04:15 PM - 04:45 PM on August 16, 2014, Room 702

Stephen Pimentel

Audience level:: intermediate
Watch:: http://youtu.be/q0xF3X6cr90

Description

This talk will present an approach to querying data that directly uses some of Python’s most powerful language features, rather than a separate query language like SQL. We’ll show how to persist data in an ordered key-value store and use generators, itertools, and comprehensions to formulate queries. Examples will given using FoundationDB, which implements an ordered key-value store on distributed clusters.

Abstract

When developers need to store and query data, they often think first of SQL, whether using a lightweight tool like SQLite or a full-fledged ORM like SQLAlchemy.
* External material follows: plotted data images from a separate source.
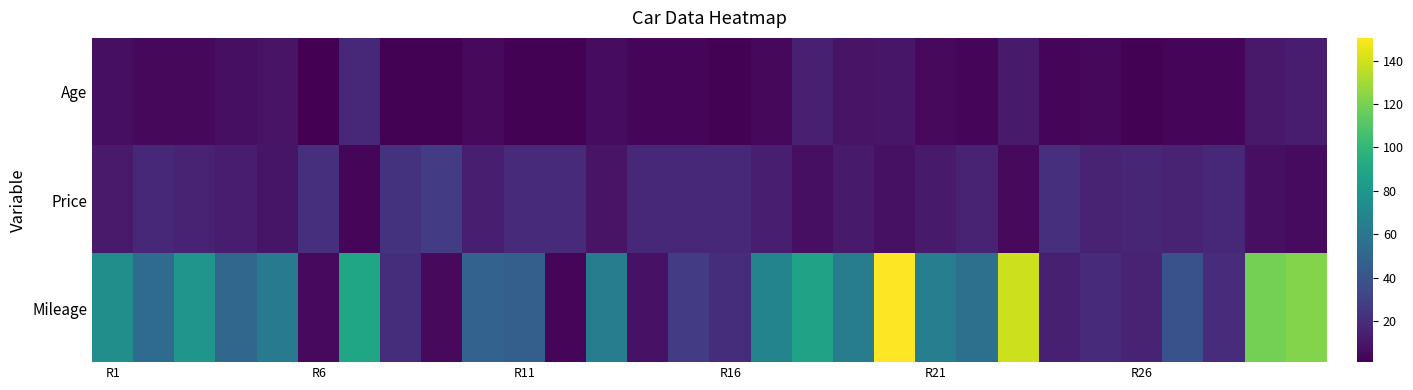

Rank the series by their average value, from lowest to highest.

Age, Price, Mileage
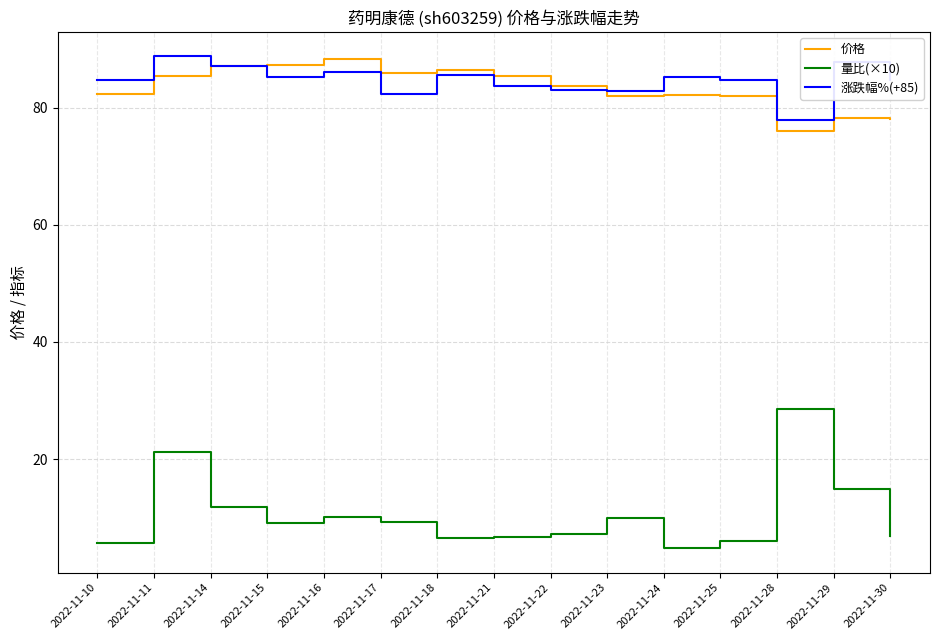

The value of 价格 at 2022-11-17 is 50.4. True or false?

False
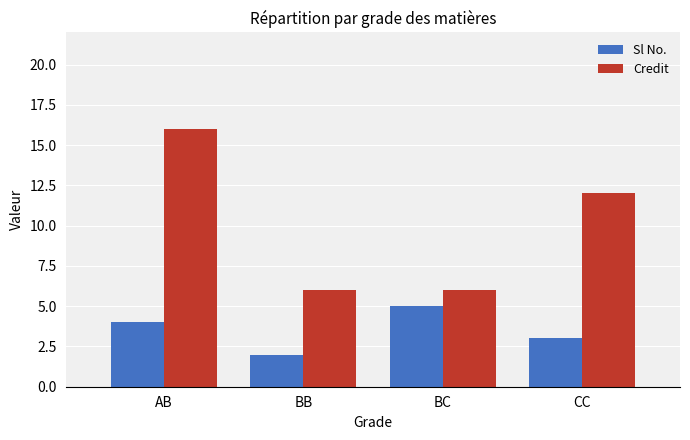

Which series changed the most between AB and CC?

Credit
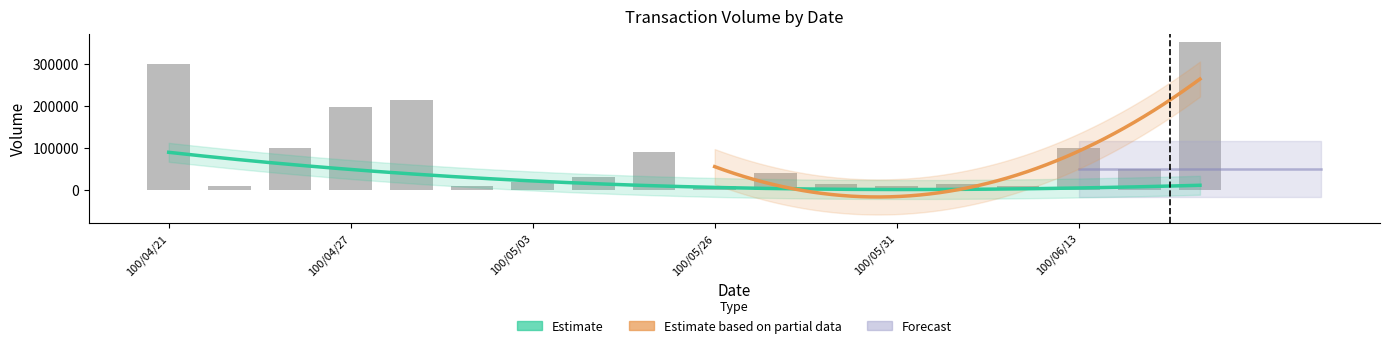

List the labels in order of value, smallest first.

100/04/22, 100/04/29, 100/05/26, 100/05/31, 100/06/02, 100/05/30, 100/06/01, 100/05/03, 100/05/10, 100/05/27, 100/06/15, 100/05/25, 100/04/26, 100/06/13, 100/04/27, 100/04/28, 100/04/21, 100/06/16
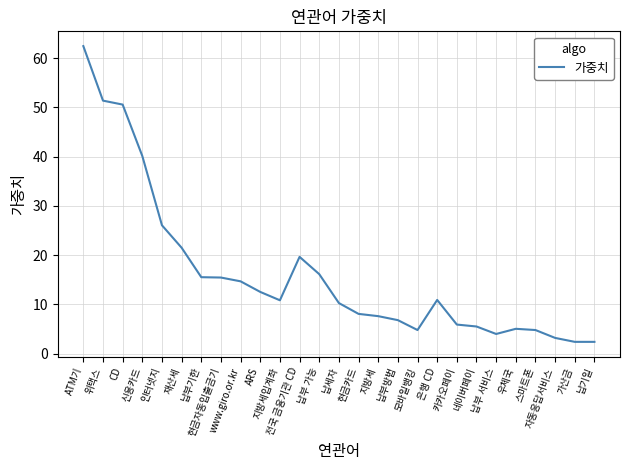

Approximately how many times larger is the value at 카카오페이 compared to 납부 가능?

0.4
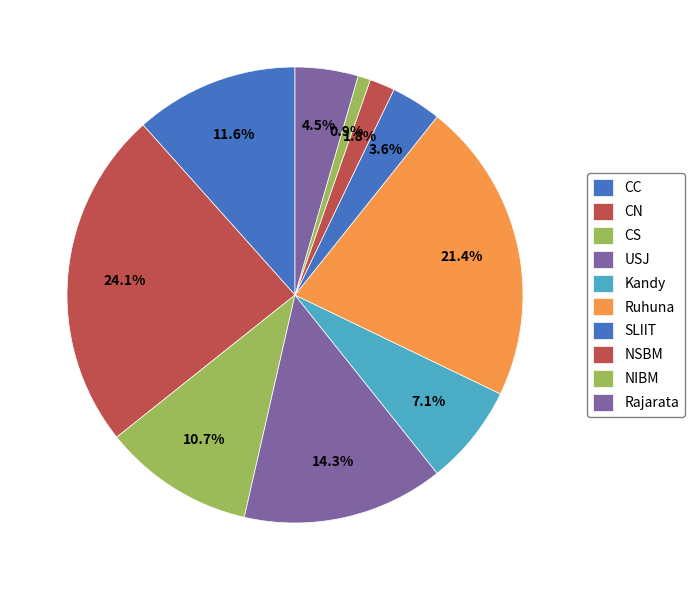

True or false: NIBM accounts for 1% of the total.

True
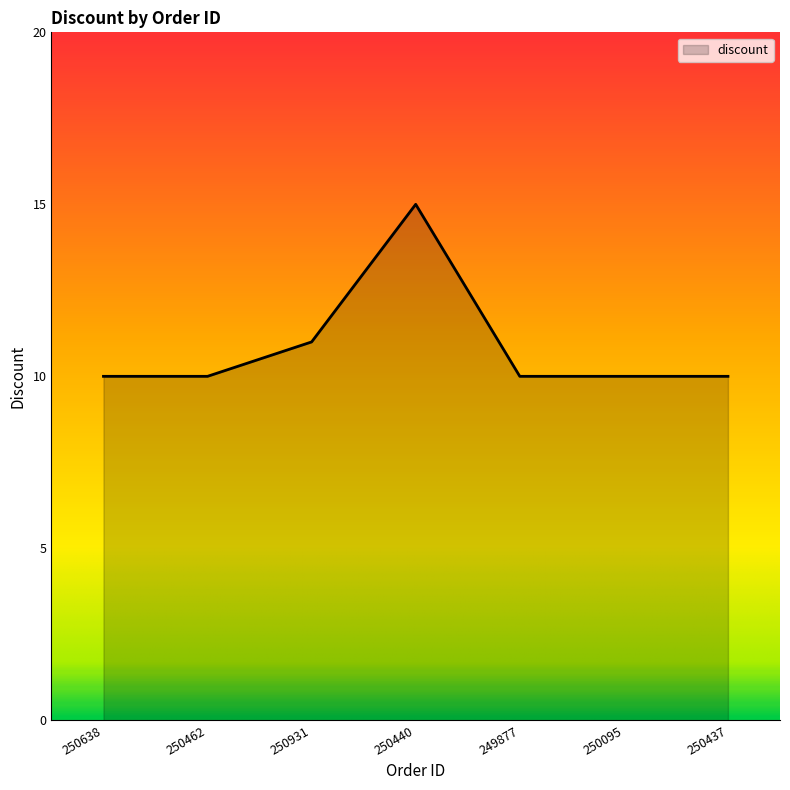

What position from the right is 250440?

4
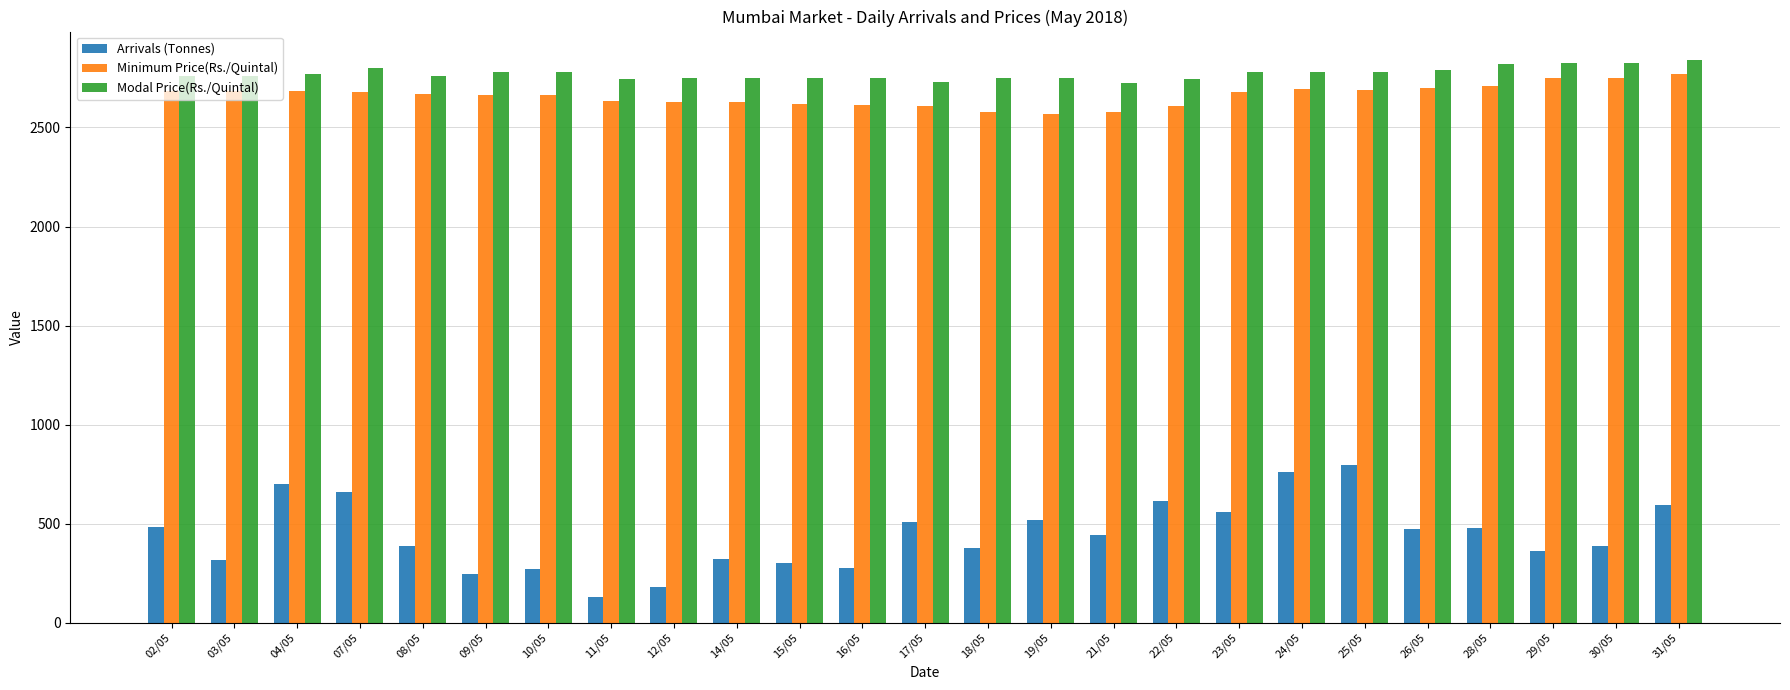

Is it true that Minimum Price(Rs./Quintal) equals 4045 at 18/05?

False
For many data storage tasks, SQL is more than we really need.

This talk presents an alternative approach that directly employs some of Python’s most powerful language features. Using a distributed key-value store, we can make our data persistent with an interface similar to a Python dictionary. Python then gives us a number of tools “out of the box” that we can use to form queries:

generators for memory-efficient data retrieval;

itertools to filter and group data;

comprehensions to assemble the query results.

Taken together, these features give us a really powerful query capability, and most of it is straight Python. We'll walk through a number of example queries using the Enron email dataset.

By the end of this talk, you'll have an understanding of some sophisticated but accessible Python features that are immediately useful for manipulating data.